処理分析を行うために必要な数の、最近発生した同様のオフェンスがない
次のメッセージが表示されることがあります。There are not enough recent similar offenses to provide a
disposition analysisこのメッセージは, ODA の問題を示すものではなく, 次の場合には正常です。
- オフェンス処理分析では、処理分析を実行する前に、 QRadar システムから十分なメタデータを収集する必要があります。 処理分析を行うには、同じオフェンスの説明を持つ、少なくとも 10 個のオフェンスからのクローズ情報が必要です。 ユーザーが確認しているオフェンスと同じ説明を持つクローズ済みのオフェンスを、アプリケーションが少なくとも 10 個認識していない場合、このメッセージが表示されます。 クローズしたオフェンスでさらにメタデータが収集されると、このメッセージは最終的に表示されなくなり、代わりに処理分析の結果が表示されるようになります。 注: 結果を更新するために、オフェンスを再調査する必要はありません。 後で調査を表示すると、十分なデータが収集されていれば、ODA 結果は自動的に更新されます。

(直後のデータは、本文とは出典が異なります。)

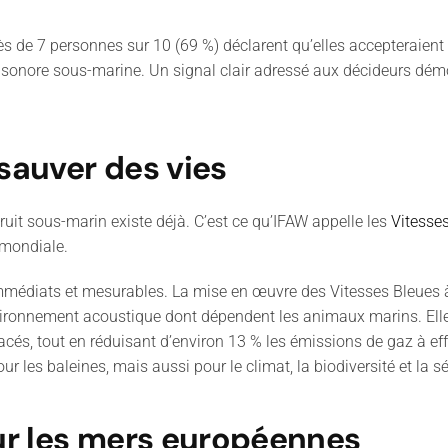
rès de 7 personnes sur 10 (69 %) déclarent qu’elles accepteraient
ion sonore sous-marine. Un signal clair adressé aux décideurs dém
 sauver des vies
bruit sous-marin existe déjà. C’est ce qu’IFAW appelle les
Vitesse
 mondiale.
édiats et mesurables. La mise en œuvre des Vitesses Bleues à l’
nvironnement acoustique dont dépendent les animaux marins. Elle
étacés, tout en réduisant d’environ 13 % les émissions de gaz à e
ur les baleines, mais aussi pour le climat, la biodiversité et la s
ur les mers européennes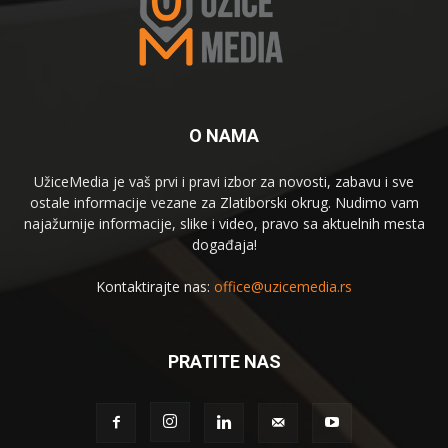
O NAMA
UžiceMedia je vaš prvi i pravi izbor za novosti, zabavu i sve
ostale informacije vezane za Zlatiborski okrug. Nudimo vam
najažurnije informacije, slike i video, pravo sa aktuelnih mesta
događaja!
Kontaktirajte nas:
office@uzicemedia.rs
PRATITE NAS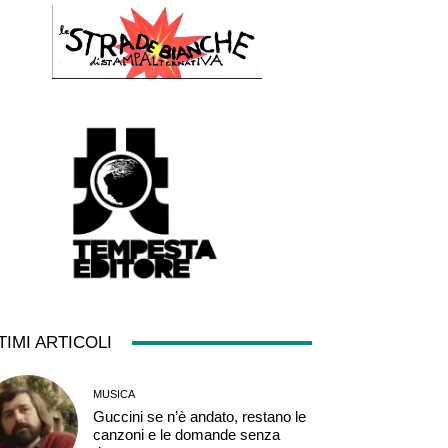
TIMI ARTICOLI
MUSICA
Guccini se n’è andato, restano le
canzoni e le domande senza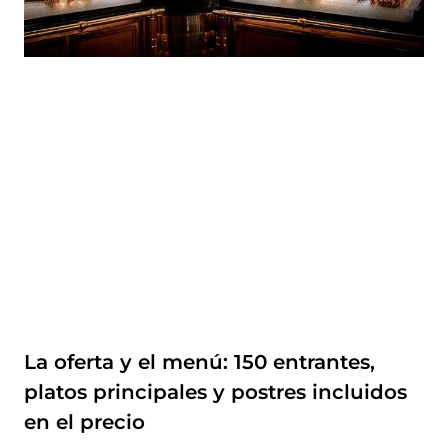
La oferta y el menú: 150 entrantes,
platos principales y postres incluidos
en el precio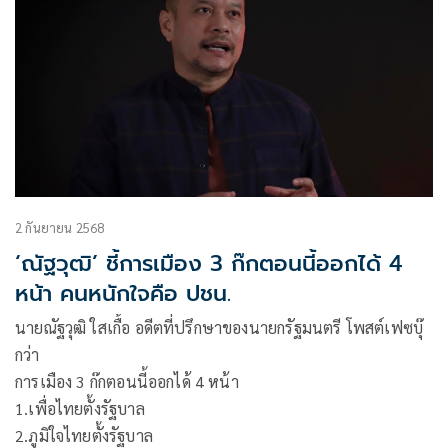
2 กันยายน 2568
‘ณัฐวุฒิ’ ชี้การเมือง 3 ก๊กตอนนี้ออกได้ 4
หน้า คนหนักใจคือ ปชน.
นายณัฐวุฒิ ใสเกื้อ อดีตที่ปรึกษาของนายกรัฐมนตรี โพสต์เฟซบุ๊
กว่า
การเมือง 3 ก๊กตอนนี้ออกได้ 4 หน้า
1.เพื่อไทยตั้งรัฐบาล
2.ภูมิใจไทยตั้งรัฐบาล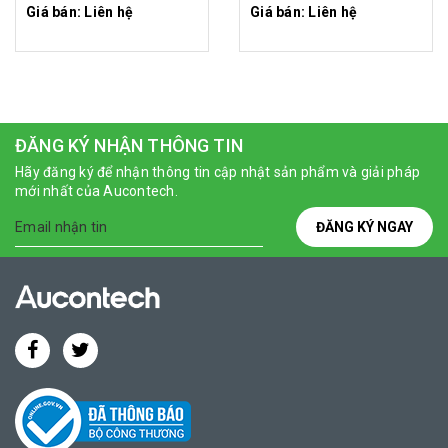
Giá bán: Liên hệ
Giá bán: Liên hệ
ĐĂNG KÝ NHẬN THÔNG TIN
Hãy đăng ký để nhận thông tin cập nhật sản phẩm và giải pháp
mới nhất của Aucontech.
ĐĂNG KÝ NGAY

- オフェンス処理分析によって、ユーザーが確認しているオフェンスと同じ説明を持つ、10 個以上のクローズしたオフェンスに関するデータが収集されたが、それぞれのクローズ理由の数が同じであるため、オフェンス処理分析で推奨を提示できない。 例えば、同じ説明を持つオフェンスが、フォールス・ポジティブとして 5 回、エスカレートとして 5 回、ポリシー違反行為として 5 回、問題なしとして 5 回クローズされると、ODA は上位 3 つのクローズ理由の推奨を提示できず、さらにデータが収集されるまで、このメッセージが表示されます。

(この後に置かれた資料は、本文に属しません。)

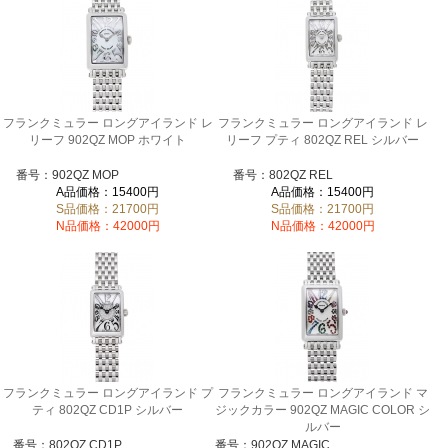
フランクミュラー ロングアイランド レ
フランクミュラー ロングアイランド レ
リーフ 902QZ MOP ホワイト
リーフ プティ 802QZ REL シルバー
番号：902QZ MOP
番号：802QZ REL
A品価格：15400円
A品価格：15400円
S品価格：21700円
S品価格：21700円
N品価格：42000円
N品価格：42000円
フランクミュラー ロングアイランド プ
フランクミュラー ロングアイランド マ
ティ 802QZ CD1P シルバー
ジックカラー 902QZ MAGIC COLOR シ
ルバー
番号：802QZ CD1P
番号：902QZ MAGIC COLOR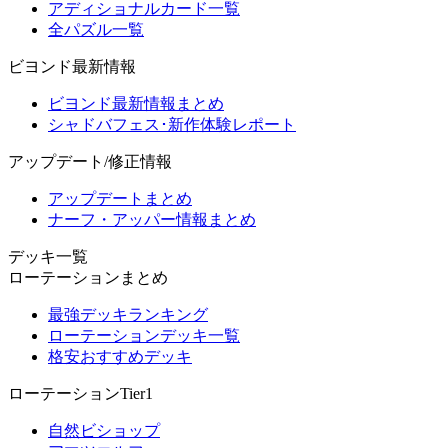
アディショナルカード一覧
全パズル一覧
ビヨンド最新情報
ビヨンド最新情報まとめ
シャドバフェス･新作体験レポート
アップデート/修正情報
アップデートまとめ
ナーフ・アッパー情報まとめ
デッキ一覧
ローテーションまとめ
最強デッキランキング
ローテーションデッキ一覧
格安おすすめデッキ
ローテーションTier1
自然ビショップ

- オフェンス処理分析は、 QRadar Advisor with Watson によってステージ 2 (Watson Enriched) またはステージ 3 (Expanded Local Context) に調査されたオフェンスに対してサポートされます。 オフェンスに対して、ステージ 1 までの自動調査 (ローカル・マイニング) しか行われていない場合、収集されているデータの量に関係なく、このメッセージが表示されます。 いつでもオフェンスを手動で再調査して、結果を表示できます。
- オフェンス処理分析は、標準またはカスタムの QRadar クローズ理由を使用して QRadar システムでオフェンスがクローズされている場合にのみサポートされます。 オフェンスが QRadar でクローズされていない場合、オフェンス処理分析でメタデータを収集できないため、すべてのオフェンスに対して常にこのメッセージが表示されます。
- QRadar Advisor with Watson 管理者は、 QRadar 「管理」タブからデータ・モデルをリセットします。 データ・モデルをリセットすると、十分なデータがもう一度収集されるまで、オフェンス処理分析でこのメッセージが表示されます。
- QRadar Advisor with Watson 管理者が、 QRadar Advisor with Watson 用に構成されている XFE 資格情報を新しい資格情報セットに変更しました。 オフェンス処理分析データは XFE API キーごとに収集されるため、XFE API 資格情報を変更すると、新しい資格情報での十分なデータが収集されるまで、このメッセージが表示される可能性があります。
- バージョン 1.X.X でオフェンスを調査した後、バージョン 2.0.0 以降にアップグレードすると、1.X.X によって調査されたオフェンスでは常にこのメッセージが表示されます。 オフェンス処理分析は、QRadar Advisor with Watson 2.0.0 以降によって調査されたオフェンスに対してのみサポートされています。
トレーニング・モデルのリセット
次の条件が当てはまる場合、オフェンス処理分析のトレーニング・モデルをリセットする必要があります。
- CRE ルールの実装や調整、新しいログ・ソースの追加などの大幅な変更を QRadar 構成に対して行った場合。 QRadar 構成に対して大幅な変更を行うと、現在のトレーニングが無効になる可能性があります。
- QRadar システムのオフェンス・クローズ理由を使用する方法を変更した。 例えば、新しいカスタムのクローズ理由を追加して現在の理由を置き換えた場合、クローズ理由を一貫性のある方法で使用していない QRadar ユーザーの存在に気付いた場合、不正確なクローズ理由によるオフェンスの一括クローズがある場合などです。
QRadar 7.3.3 以降のオフェンス処理トレーニング・モデルをリセットするには、 QRadar ナビゲーション・メニューで、 をクリックし、 「トレーニング・モデルのリセット」をクリックします。